CVE-2025-67557 is a stored cross-site scripting (XSS) vulnerability found in the WP eBay Product Feeds plugin for WordPress, developed by Rhys Wynne. This vulnerability stems from improper neutralization of input during web page generation, allowing malicious scripts to be injected and stored within the plugin's data. When other users access the affected pages, the malicious scripts execute in their browsers, potentially leading to session hijacking, credential theft, or unauthorized actions performed on behalf of the victim. The vulnerability affects all versions up to and including 3.4.9. Exploitation requires an attacker to have at least low-level privileges (PR:L) and some user interaction (UI:R), such as convincing an authenticated user to visit a crafted page. The attack complexity is low (AC:L), and the attack vector is network-based (AV:N), meaning the attacker can exploit it remotely over the internet. The vulnerability impacts confidentiality, integrity, and availability partially and has a scope change (S:C), indicating that the attack can affect resources beyond the initially vulnerable component. No known exploits are currently reported in the wild, but the vulnerability is publicly disclosed and should be addressed promptly. The lack of an official patch link suggests that users should monitor vendor communications for updates or apply temporary mitigations such as input sanitization and output encoding.

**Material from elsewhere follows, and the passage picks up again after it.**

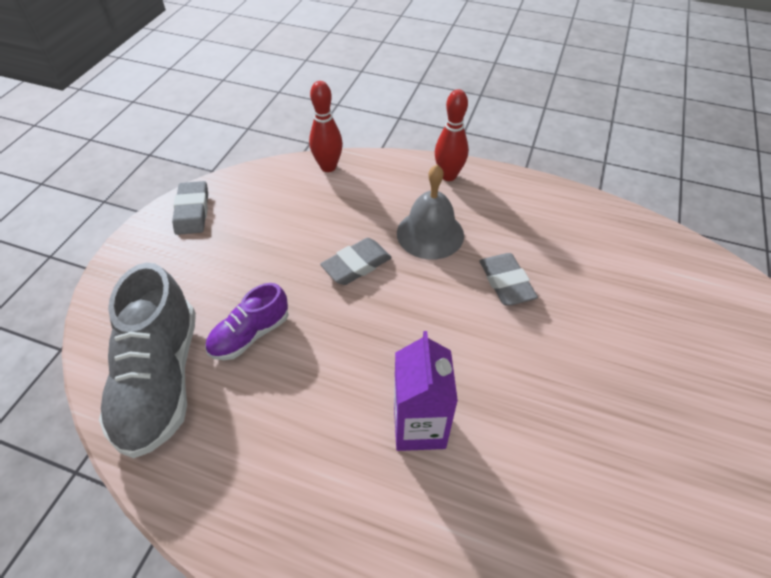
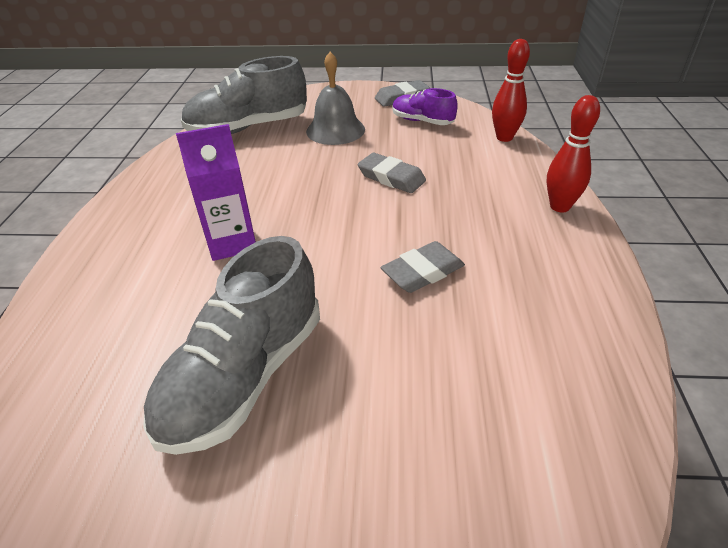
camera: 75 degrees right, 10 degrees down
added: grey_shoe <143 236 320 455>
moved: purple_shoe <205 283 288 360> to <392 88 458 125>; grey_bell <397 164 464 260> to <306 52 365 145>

This vulnerability is particularly concerning for WordPress sites that use the plugin to display eBay product feeds, commonly found in e-commerce and retail sectors.

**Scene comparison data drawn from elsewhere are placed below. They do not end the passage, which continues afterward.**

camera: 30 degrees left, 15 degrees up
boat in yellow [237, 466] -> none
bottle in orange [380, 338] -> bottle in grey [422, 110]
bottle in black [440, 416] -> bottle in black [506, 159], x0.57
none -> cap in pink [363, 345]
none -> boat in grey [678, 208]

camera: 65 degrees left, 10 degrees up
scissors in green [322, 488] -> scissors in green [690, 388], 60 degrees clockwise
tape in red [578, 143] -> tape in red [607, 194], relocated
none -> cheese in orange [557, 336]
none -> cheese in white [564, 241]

For European organizations, this vulnerability poses a significant risk to websites using the WP eBay Product Feeds plugin, especially those in e-commerce, retail, and digital marketing sectors. Successful exploitation can lead to theft of user credentials, session hijacking, unauthorized transactions, and defacement or manipulation of website content, undermining customer trust and potentially causing financial losses. The partial impact on confidentiality and integrity means sensitive customer data and business information could be exposed or altered. Availability impacts could result in service disruption or degraded user experience. Given the network attack vector and low complexity, attackers can remotely exploit this vulnerability without sophisticated tools, increasing the threat level. Organizations failing to patch or mitigate this vulnerability may face regulatory compliance issues under GDPR due to potential data breaches. Additionally, reputational damage and loss of customer confidence could have long-term business consequences.

1. Monitor for and apply official patches from Rhys Wynne or the plugin maintainers as soon as they are released. 2. Until patches are available, implement strict input validation and output encoding on all user-supplied data processed by the plugin to prevent script injection. 3. Restrict user privileges to the minimum necessary, limiting the ability of low-privilege users to inject malicious content. 4. Employ Web Application Firewalls (WAFs) with rules designed to detect and block XSS payloads targeting the plugin. 5. Conduct regular security audits and code reviews of the plugin and related customizations to identify and remediate insecure coding practices. 6. Educate site administrators and users about phishing and social engineering risks to reduce successful exploitation via user interaction. 7. Monitor logs and user activity for signs of exploitation attempts or unusual behavior. 8. Consider isolating or disabling the plugin if it is not essential to reduce the attack surface.